● Work to be completed:
In the records below, find the line that contains "vfov_deg: 5.2" and the line that contains "exposure_s: 1/574". Set down exactly those lines and every line between them, and nothing more.

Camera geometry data
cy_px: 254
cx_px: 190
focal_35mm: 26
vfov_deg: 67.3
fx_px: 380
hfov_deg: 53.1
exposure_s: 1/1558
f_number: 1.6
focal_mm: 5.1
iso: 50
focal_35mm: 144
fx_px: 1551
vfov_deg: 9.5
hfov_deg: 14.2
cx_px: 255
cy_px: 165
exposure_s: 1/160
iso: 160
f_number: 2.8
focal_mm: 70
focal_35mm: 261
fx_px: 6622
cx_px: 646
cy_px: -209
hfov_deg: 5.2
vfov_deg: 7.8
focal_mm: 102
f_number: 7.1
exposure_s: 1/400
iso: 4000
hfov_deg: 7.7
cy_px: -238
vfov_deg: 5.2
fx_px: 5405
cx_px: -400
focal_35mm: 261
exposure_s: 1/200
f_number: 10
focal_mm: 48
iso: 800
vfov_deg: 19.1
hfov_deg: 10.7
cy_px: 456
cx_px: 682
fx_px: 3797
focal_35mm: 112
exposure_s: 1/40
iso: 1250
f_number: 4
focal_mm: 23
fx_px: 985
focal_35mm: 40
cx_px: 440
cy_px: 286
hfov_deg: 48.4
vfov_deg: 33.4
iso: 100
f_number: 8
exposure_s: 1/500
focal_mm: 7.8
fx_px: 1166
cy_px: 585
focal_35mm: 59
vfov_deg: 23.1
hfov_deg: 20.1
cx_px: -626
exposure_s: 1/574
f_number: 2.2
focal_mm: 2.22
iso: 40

==

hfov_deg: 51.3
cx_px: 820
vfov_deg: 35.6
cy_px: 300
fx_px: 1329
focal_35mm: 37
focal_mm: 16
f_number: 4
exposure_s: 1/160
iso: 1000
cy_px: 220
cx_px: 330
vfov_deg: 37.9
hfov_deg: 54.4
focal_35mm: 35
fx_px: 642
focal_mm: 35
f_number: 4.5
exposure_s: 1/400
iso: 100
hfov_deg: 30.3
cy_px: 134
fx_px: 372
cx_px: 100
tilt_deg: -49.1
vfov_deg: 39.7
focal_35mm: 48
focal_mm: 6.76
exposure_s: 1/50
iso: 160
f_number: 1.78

* * *

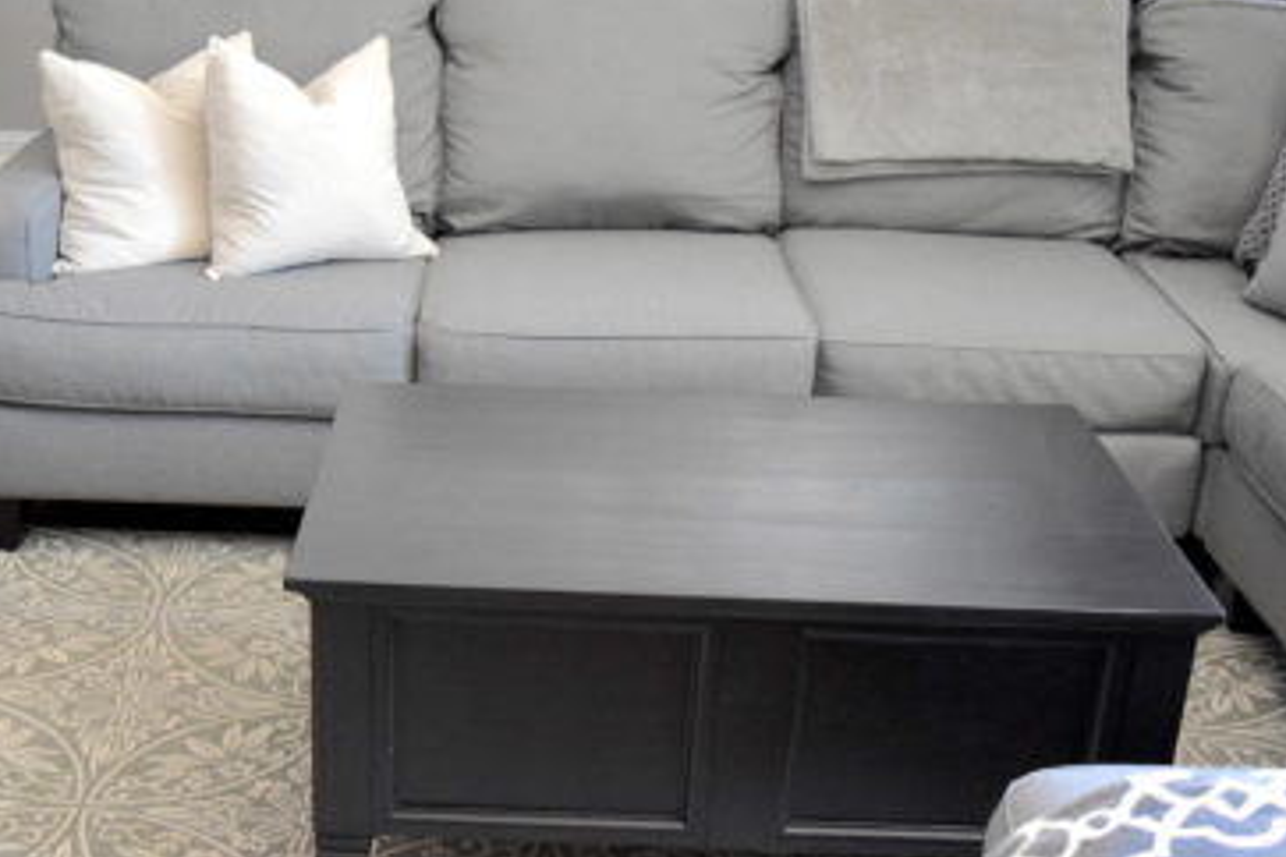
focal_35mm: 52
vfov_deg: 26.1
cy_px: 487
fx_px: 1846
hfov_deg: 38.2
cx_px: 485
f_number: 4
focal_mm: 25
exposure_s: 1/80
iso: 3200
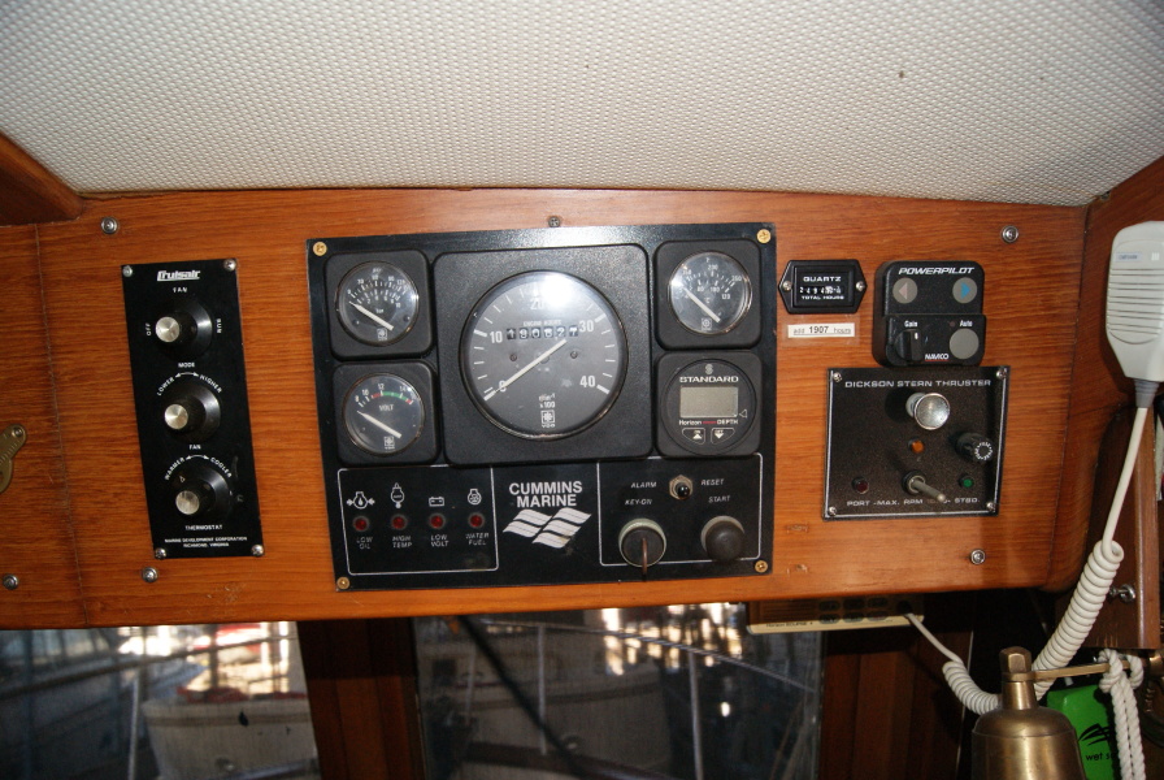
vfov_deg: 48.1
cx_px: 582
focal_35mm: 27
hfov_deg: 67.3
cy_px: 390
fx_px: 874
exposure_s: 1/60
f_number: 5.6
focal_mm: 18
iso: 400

● Task response:
vfov_deg: 5.2
fx_px: 5405
cx_px: -400
focal_35mm: 261
exposure_s: 1/200
f_number: 10
focal_mm: 48
iso: 800
vfov_deg: 19.1
hfov_deg: 10.7
cy_px: 456
cx_px: 682
fx_px: 3797
focal_35mm: 112
exposure_s: 1/40
iso: 1250
f_number: 4
focal_mm: 23
fx_px: 985
focal_35mm: 40
cx_px: 440
cy_px: 286
hfov_deg: 48.4
vfov_deg: 33.4
iso: 100
f_number: 8
exposure_s: 1/500
focal_mm: 7.8
fx_px: 1166
cy_px: 585
focal_35mm: 59
vfov_deg: 23.1
hfov_deg: 20.1
cx_px: -626
exposure_s: 1/574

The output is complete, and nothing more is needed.